Г: Вот. Ну и потом это распространилось. Ну и все бумаги, связанные с этими политическими делами, с тем же самым процессом Синявского и Даниэля.

П: Но это уже...

Г: Это уже позже — середина 60-х. Но это способствовало очень большому всплеску самиздатовскому, потому что документы процесса, письма все эти — все они пошли в Самиздат.

П: А из авторов хрущёвского периода Вы можете кого-то вспомнить, кроме Горбаневской?

Г: Хрущёвского периода? Солженицын ходил, в том числе большие романы. Мы все эти романы читали сначала на папиросной бумаге. И лишь много позже перечитывали в журнальных версиях. Это было уже в 60-х. И даже не в самом начале.

Понимаете, даже и печатающиеся писатели не всё могли издавать. Какие-то вещи Слуцкого ходили в Самиздате. “Бог ехал в семи машинах” - это, конечно, ходило по рукам задолго до того, как появилось в печати.

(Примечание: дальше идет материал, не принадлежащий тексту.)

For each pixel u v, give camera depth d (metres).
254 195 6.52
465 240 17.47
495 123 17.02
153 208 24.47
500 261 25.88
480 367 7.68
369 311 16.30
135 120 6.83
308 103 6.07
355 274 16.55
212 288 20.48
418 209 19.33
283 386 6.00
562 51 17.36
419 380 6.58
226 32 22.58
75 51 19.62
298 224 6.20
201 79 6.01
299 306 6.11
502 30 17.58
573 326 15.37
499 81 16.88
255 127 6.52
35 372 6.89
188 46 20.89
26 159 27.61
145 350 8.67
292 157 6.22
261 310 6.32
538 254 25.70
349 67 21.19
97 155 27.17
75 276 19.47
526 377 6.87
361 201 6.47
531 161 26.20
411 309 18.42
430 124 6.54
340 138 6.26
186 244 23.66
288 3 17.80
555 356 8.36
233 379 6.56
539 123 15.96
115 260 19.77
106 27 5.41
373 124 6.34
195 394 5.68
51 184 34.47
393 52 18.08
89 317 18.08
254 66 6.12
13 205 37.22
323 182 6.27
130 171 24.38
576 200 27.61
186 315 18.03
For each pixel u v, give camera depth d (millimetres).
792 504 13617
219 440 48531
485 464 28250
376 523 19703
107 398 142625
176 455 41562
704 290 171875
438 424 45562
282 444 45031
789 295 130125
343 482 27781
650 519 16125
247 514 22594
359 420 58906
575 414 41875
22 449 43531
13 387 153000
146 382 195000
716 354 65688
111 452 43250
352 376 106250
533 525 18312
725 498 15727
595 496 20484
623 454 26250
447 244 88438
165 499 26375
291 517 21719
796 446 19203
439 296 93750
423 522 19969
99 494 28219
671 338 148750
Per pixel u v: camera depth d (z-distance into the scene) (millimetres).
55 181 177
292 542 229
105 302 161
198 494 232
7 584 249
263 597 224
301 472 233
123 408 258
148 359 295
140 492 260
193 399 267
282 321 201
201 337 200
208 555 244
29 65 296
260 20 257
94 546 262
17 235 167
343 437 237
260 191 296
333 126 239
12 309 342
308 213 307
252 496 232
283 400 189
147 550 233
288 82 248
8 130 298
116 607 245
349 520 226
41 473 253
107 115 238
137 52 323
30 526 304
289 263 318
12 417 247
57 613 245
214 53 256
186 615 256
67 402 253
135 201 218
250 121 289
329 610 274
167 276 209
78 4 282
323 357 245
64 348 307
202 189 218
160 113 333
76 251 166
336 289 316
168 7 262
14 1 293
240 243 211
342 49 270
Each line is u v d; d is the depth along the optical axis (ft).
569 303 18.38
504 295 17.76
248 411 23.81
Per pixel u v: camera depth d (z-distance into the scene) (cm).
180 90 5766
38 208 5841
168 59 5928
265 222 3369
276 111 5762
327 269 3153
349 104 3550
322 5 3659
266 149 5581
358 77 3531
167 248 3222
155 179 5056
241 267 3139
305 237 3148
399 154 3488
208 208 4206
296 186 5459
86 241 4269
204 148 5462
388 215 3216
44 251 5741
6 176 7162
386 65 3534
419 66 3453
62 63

Естественно, распространялись стихи Бродского. Вот типичный случай Самиздата — процесс Бродского, который очень широко ходил. Это — из таких громких самиздатский событий.

Так что Самиздат какой-то был. Многое приходило в дом, читалось.

П: Вы упоминали такой интересный сюжет, как документы, появившиеся после ареста Синявского и Даниэля. Можете что-то вспомнить про то, что это были за документы, как они ходили, кем распространялись?

Г: Документы были какие? Во-первых, были ведь на процессе родные и те из друзей, кто туда мог попасть, и они вели записи. И это записи потом тоже ходили в каком-то виде. Ну и письма протеста, которые писались, тоже потом фигурировали в Самиздате. Я не помню: “Белая книги” Гинзбурга, прежде чем быть напечатанной на Западе, наверное, тоже ходила в Самиздате? Для этого и была предназначена. Так что вот это я имел в виду.

П: Может быть, вспомните авторов и документы Самиздата более позднего периода?

Г: Ничего я не вспомню... Вот какие-то письма протеста, письма в защиту каких-то конкретных людей — всё это...

П: А художественные произведения?

Г: Я твёрдо помню, что всего Солженицына я читал. Думаю, что было что-то из Платонова. Да, из Платонова “Котлован” ходил. “Котлован” я читал в самиздатском варианте.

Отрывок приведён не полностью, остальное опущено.